変化していく保育室の様子に、こども達も興味津々です。
今年度も、職員一同、こども達の成長と、こども達と保護者の皆様の笑顔のために邁進してまいります。
よろしくお願いいたします。
先月はお休みをいただきましたが、今月から園長ブログを書いていきます。
ご興味のある方はぜひ、ご覧ください。
園長










今回は、”つい”または”思わず”やってしまうということについて考えてみたいと思います。
あまり保育の世界では使われないのですが、中動態という概念は、保育にも示唆を与えてくれます。
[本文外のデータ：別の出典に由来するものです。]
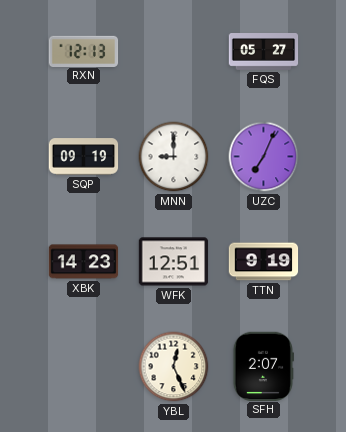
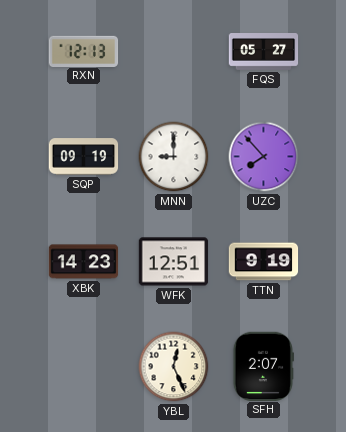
UZC: 7:04 -> 7:53
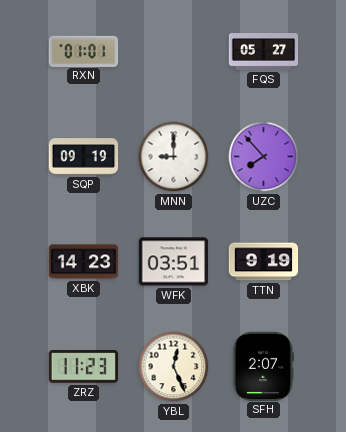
RXN: 12:13 -> 01:01
WFK: 12:51 -> 03:51
ZRZ: none -> 11:23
日常には、能動的でも受動的でもない行為が数多く存在します。
何かに惹かれ、思わず近づいていってしまう。
面白そうで、つい手を出してしまう。
なにやら人が集まって楽しそうにしていて、気づけば加わっている。
こういった場面では、自分が行為していることは確かです。
しかし、それは完全に自分の意志で選択し、自分の内側から始めた行為だと言い切ることができない場合があります。
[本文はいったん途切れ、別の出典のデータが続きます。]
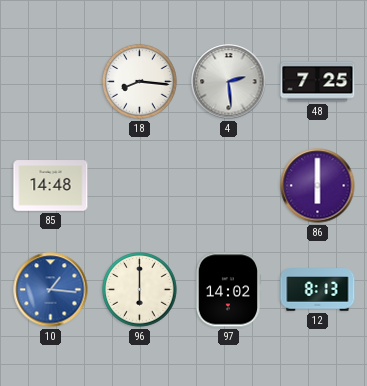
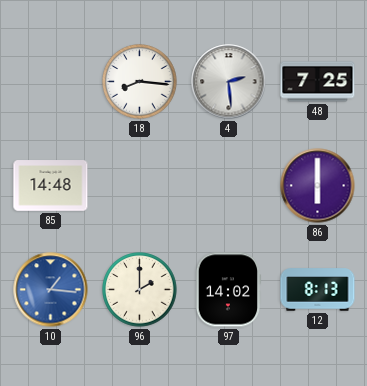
96: 6:00 -> 2:00
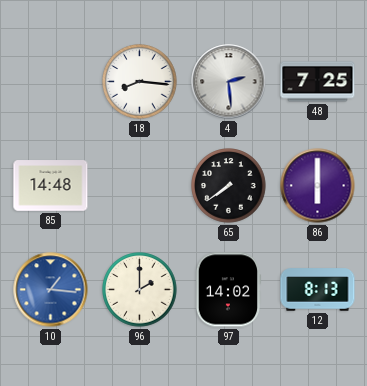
65: none -> 7:39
行為は、「自分でやる」か「人にさせられる」の二元論だけでは捉えきれないのです。
こどもは特に、何かに触発されたり、巻き込まれたり、引き寄せられたりしながら行為へと向かっていくことがあります。
これは、周囲の人間との関係だけの話ではなく、環境にも同様のことが言えます。
たとえば、柔らかいマットがあれば、つい寝転がってみたくなる。
少し閉じこもれる空間があれば、つい入ってみたくなる。
トランポリンなどがあれば、つい跳ねてみたくなる。
水や砂があれば、つい触ってみたくなる。
音楽が流れていて、思わず口ずさんでしまう。
ここで起きてるのは、単なる受動ではありません。
環境に、行為を強いられているわけではないからです。
この、「ついやってしまう」ことを、すべて本人の自由な選択の結果だとみなしてしまうと、安易な自己責任論に陥ってしまいます。
そこでは、その行為の背景にある場の影響、他者との関係、過去の経験、環境の誘い等といった条件が見えなくなります。
すなわち、「自分で選んだのだから、自分の責任だ」という理解になりやすく、実践や環境を見直すチャンスを逃し続けることになります。
もちろん、それぞれの発達に応じて、行為の結果を自身で引き受けていく経験も重要ではありますが、置かれている環境や状況等が行為を引き起こしてしまった可能性を常に考慮し、安易な自己責任論には陥らないようにしなければなりません。
保育や子育てにおいて大切なのは、その子が”何をしているか”だけではなく、何がその子をそうさせているのかという環境との相互作用の視点だと考えています。
こども達の今の姿を丁寧にとらえ、”環境を通した保育”を今後もより一層充実させてまいります。